A report on progress against these pledges was brought back to the Place Select Committee for discussion on Tuesday, June 22.

Meanwhile, a ‘supplmentary planning document’ could also be developed to give the council’s planning department more powers to resist new HMO applications and control the concentration of HMOs in certain areas.

Councillor Angela Hamilton said looking at HMOs in isolation was the “wrong approach” and that the committee should look at HMOs as a part of the wider private rented sector, while also exploring schemes used in other council areas.

This includes a housing accreditation scheme, whereby landlords would get support from the council if they met agreed standards – with calls for short-term resources to be identified to get the scheme up and running.

Cllr Hamilton raised concerns about landlords operating in her ward Beacon and Bents in South Shields and said selective licensing should be brought in earlier and extended to areas such as the Lawe Top.

She added: “I’m not disputing the work that has been done and I know there has been a lot of good work.

“I just think we need to go further on this as it is a major major issue, certainly in South Shields town centre.”

Many councillors on the committee also expressed frustration at what they said was a lack of progress on the issue since the HMO commission was launched around three years ago.

Councillor Doreen Purvis, who chairs the council’s Planning Committee, said the council did not have the powers to resist applications for HMOs.

“Coming back to this committee [Place Select] after an absence of two years, to quote somebody famous it’s like deja vu all over again,” she said.

“It’s like nothing has changed, I could be sitting here two years ago listening to this.

“There has been some interesting concepts but as chair of planning with my other hat on, I would be absolutely delighted, near ecstatic, if someone were to tell me how we could as a Planning Committee refuse applications [for HMOs] because as things stand our hands are tied.”

Anna Milner, housing strategy operations manager on the council, said she shared members’ frustration but added that schemes being explored were a “step in the right direction.”
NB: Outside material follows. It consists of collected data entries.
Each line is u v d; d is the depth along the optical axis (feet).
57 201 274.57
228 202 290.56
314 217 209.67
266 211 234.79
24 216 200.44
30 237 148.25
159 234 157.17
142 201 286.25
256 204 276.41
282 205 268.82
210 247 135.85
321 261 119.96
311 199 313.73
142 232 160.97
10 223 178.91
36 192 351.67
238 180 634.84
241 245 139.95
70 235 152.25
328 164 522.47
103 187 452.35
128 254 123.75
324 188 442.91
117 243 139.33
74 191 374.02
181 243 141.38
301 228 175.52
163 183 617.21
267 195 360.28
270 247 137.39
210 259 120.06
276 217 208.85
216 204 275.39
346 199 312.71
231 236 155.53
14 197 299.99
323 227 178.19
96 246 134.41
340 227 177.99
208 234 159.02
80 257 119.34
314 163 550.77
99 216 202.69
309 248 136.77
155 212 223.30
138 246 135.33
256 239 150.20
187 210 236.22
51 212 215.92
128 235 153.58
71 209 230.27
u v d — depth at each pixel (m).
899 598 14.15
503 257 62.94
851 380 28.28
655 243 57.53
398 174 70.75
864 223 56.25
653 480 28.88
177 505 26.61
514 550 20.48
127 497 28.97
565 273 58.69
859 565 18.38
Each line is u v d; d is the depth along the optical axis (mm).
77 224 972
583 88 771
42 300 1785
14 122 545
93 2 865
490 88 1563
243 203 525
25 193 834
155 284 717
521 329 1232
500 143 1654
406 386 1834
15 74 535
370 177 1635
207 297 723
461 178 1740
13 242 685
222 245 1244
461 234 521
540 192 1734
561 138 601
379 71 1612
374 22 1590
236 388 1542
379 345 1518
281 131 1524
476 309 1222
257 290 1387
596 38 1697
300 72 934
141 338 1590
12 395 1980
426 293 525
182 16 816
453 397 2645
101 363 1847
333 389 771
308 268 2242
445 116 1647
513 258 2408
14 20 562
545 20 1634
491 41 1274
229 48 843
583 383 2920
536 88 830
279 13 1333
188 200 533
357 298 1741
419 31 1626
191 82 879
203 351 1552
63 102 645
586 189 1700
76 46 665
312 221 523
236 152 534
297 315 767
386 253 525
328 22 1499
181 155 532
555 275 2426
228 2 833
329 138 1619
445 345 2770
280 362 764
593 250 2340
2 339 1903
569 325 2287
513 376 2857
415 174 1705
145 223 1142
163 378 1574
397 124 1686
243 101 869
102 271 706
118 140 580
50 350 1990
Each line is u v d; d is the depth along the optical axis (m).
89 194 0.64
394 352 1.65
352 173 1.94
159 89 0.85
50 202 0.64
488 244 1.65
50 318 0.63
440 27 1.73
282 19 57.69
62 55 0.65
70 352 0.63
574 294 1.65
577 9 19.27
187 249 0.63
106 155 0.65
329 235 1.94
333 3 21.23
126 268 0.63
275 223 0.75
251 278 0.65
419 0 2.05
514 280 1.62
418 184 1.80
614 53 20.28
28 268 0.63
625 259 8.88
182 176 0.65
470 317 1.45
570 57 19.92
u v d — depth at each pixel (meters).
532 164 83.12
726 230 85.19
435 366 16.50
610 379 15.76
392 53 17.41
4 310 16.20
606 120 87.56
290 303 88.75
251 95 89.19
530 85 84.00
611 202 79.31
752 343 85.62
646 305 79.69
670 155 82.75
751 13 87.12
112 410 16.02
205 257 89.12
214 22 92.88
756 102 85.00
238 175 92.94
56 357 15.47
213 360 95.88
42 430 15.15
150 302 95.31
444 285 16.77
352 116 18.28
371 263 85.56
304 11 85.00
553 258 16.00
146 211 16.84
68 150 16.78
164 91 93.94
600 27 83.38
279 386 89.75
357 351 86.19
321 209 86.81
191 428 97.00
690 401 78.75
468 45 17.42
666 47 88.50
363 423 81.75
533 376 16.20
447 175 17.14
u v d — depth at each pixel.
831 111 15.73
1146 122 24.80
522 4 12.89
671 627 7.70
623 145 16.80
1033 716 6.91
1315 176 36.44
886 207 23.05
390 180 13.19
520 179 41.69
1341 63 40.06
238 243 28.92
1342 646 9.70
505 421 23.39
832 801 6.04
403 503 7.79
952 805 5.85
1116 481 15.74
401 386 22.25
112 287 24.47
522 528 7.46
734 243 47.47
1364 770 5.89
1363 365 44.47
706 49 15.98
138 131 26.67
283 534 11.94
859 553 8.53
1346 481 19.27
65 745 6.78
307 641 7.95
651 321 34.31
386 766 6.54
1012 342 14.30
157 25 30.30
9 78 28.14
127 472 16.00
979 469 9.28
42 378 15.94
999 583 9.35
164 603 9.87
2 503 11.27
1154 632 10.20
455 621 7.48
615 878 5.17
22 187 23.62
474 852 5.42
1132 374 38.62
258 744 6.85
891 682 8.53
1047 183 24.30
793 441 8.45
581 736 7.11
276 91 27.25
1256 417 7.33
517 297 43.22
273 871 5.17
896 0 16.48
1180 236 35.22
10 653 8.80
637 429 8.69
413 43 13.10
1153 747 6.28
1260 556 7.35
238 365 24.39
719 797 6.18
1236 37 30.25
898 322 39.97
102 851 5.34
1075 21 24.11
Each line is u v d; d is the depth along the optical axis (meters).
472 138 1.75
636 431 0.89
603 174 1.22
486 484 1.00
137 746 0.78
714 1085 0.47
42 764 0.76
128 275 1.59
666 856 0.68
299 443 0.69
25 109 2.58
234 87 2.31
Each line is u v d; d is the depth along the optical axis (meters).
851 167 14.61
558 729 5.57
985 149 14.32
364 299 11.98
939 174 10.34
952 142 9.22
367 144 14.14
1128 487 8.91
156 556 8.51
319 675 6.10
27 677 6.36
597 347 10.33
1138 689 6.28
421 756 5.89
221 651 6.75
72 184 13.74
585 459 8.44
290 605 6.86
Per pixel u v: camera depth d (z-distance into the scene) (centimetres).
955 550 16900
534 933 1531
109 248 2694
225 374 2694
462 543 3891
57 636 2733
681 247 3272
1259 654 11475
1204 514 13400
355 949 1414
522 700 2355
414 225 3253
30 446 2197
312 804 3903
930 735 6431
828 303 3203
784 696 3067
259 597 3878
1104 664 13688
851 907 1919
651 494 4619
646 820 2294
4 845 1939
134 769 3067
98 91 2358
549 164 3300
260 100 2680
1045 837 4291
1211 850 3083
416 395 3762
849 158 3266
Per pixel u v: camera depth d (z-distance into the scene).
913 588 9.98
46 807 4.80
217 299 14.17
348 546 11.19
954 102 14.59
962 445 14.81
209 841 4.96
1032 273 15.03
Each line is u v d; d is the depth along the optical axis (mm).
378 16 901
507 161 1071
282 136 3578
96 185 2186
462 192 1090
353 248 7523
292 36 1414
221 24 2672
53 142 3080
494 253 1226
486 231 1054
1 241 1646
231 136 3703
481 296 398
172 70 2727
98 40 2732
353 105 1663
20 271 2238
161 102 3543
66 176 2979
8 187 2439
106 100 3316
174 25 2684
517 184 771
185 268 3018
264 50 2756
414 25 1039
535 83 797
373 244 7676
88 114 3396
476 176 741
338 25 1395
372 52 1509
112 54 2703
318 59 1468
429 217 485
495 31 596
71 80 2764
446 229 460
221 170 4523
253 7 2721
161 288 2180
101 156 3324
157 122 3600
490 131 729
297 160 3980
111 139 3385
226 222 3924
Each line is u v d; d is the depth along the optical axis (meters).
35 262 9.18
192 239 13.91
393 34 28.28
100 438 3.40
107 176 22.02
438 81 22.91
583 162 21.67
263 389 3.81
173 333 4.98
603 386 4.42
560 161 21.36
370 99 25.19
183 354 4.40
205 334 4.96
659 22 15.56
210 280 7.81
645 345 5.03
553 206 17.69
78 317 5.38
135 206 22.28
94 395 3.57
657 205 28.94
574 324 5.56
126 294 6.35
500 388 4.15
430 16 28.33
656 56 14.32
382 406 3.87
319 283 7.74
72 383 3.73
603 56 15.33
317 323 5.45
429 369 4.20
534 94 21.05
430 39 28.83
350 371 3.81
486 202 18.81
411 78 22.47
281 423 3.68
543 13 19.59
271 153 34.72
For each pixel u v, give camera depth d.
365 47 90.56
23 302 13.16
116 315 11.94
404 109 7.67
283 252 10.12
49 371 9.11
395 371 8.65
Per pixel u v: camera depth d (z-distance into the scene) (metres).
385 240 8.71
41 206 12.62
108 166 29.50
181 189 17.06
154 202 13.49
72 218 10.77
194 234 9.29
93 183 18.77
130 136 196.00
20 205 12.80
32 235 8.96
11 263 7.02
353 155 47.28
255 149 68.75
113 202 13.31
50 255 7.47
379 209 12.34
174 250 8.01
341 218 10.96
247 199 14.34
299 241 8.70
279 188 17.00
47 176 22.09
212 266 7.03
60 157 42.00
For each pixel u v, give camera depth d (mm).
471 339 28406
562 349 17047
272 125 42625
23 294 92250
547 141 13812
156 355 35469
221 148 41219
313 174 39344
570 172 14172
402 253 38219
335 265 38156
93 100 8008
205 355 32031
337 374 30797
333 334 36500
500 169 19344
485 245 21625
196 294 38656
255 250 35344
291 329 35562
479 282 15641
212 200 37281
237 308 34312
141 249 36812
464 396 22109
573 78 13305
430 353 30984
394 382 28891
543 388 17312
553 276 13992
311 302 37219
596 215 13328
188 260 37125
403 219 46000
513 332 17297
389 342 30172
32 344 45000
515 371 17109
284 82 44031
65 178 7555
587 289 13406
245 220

“I hope that the selective licensing will help not just the HMO accommodation but also the private rented sector in general because we do have some issues in terms of quality and some of the management of this accommodation,” she said.

“But again, we want to make sure we’re running it correctly and we have got all the systems in place so that it runs as smoothly as possible, rather than trying to [bring it in] at a time when landlords are already struggling with high rent arrears and people getting into debt and not being able to evict them.”

She added: “Although it might seem like we have done very little, we’re trying to do as much as we can with the limited resources that we have.”

The housing officer said that the department’s resources were mainly focused on enforcement and statutory duties.

But councillors heard that ‘self-funding’ element of selective licensing would see licensing fees invested back into the housing agenda.

Other actions being worked on following the commission include more frequent HMO inspections, a new commissioned service looking at support single vulnerable adults may need and continued engagement with landlords.

Councillor Geraldine Kilgour, who chairs the Place Select Committee, asked for a more “concrete timeline” with regards to the council’s plans around HMOs going forward.

An update on the issue is expected to return to the Place Select Committee in September, 2021.